DA: My first apartment was in the Fan. It was on the corner of Monument and Meadow. It was a very cool apartment. Living in the midst of the weight of the ‘history’ there while also spending all my time downtown at MCV serving a predominantly lower income African American community was just, jarring. All of this was happening in the same city. So much of my motivation in getting into medicine was wanting to serve communities, and wanting to connect with the patient population. We were leading a lot of health fairs in Chimborazo Park, in Creighton Court. I was living on both ends of the divide in the city. Ultimately, when we decided to stay for my residency, we ended up moving into North Church Hill and have been there since 2004.

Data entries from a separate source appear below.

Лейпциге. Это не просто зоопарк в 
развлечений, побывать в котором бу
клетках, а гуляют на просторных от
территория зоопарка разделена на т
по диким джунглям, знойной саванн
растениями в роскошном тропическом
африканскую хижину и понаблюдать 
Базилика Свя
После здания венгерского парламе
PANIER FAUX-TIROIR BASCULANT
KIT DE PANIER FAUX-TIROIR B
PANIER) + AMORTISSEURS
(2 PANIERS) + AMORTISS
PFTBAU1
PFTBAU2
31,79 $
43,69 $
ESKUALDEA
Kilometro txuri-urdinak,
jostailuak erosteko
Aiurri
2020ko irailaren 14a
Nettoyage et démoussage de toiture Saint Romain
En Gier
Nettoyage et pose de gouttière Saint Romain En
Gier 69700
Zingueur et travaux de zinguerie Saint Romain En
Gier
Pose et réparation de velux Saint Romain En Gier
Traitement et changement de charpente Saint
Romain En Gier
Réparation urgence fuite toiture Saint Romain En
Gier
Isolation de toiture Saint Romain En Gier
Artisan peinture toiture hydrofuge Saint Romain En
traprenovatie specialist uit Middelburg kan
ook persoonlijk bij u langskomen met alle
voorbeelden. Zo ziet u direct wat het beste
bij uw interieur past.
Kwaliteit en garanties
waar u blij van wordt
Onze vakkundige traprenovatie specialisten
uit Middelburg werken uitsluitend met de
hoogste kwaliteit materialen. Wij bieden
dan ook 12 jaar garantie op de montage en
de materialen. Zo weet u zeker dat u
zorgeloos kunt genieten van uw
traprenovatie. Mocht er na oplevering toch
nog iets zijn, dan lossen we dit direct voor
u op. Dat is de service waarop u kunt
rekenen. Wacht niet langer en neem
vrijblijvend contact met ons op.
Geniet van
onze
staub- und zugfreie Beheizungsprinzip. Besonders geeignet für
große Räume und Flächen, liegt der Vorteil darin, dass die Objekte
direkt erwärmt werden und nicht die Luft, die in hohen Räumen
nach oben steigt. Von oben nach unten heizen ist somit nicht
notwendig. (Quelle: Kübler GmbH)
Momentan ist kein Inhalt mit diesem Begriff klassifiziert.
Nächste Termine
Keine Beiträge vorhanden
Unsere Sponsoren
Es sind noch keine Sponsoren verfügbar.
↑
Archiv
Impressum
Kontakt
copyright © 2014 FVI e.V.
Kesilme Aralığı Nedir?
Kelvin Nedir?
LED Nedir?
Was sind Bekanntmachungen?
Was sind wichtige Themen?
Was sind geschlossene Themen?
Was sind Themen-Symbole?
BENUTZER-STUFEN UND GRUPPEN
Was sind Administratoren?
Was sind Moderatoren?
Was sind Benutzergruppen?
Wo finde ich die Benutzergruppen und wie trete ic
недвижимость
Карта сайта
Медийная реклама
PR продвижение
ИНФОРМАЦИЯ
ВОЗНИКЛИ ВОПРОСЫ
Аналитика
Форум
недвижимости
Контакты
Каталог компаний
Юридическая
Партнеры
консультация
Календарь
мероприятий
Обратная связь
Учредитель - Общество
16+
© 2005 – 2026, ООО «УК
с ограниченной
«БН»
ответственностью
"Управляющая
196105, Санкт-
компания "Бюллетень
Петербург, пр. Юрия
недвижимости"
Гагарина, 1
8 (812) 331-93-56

My wife and I have raised five kids in the city. Our kids have all attended Richmond public schools. My wife actually teaches kindergarten at Chimborazo Elementary. Our life for the last 20 years has been about the city and about trying to help it move forward. Her through education, me through public health and human services.
I served as the Public Health Director here for a long time. So much of the work of public health is looking at why some communities are thriving and other communities are not. Particularly in the last decade, we’ve seen Richmond on this tremendous development arc. We’ve seen incredible growth in this city. There’s so much cool stuff happening. New housing, new amenities. But my lens as a public health doc was tuned to recognizing health disparities, right? I was having a personal crisis as a resident of the East End, living with lower income neighbors who were having a hard time and, in some cases, getting pushed out of the community. While Richmond was thriving, some communities were suffering. You started with the question, “Why am I doing this?” Yeah, that’s the crux of it. I want to be in a place where I can help shape Richmond’s future. We need to ride the momentum this city is experiencing, continue to drive development. But we need to do it in a way that ensures that the vulnerable and marginalized members of our community get to flourish as well– that everyone gets to benefit from that growth.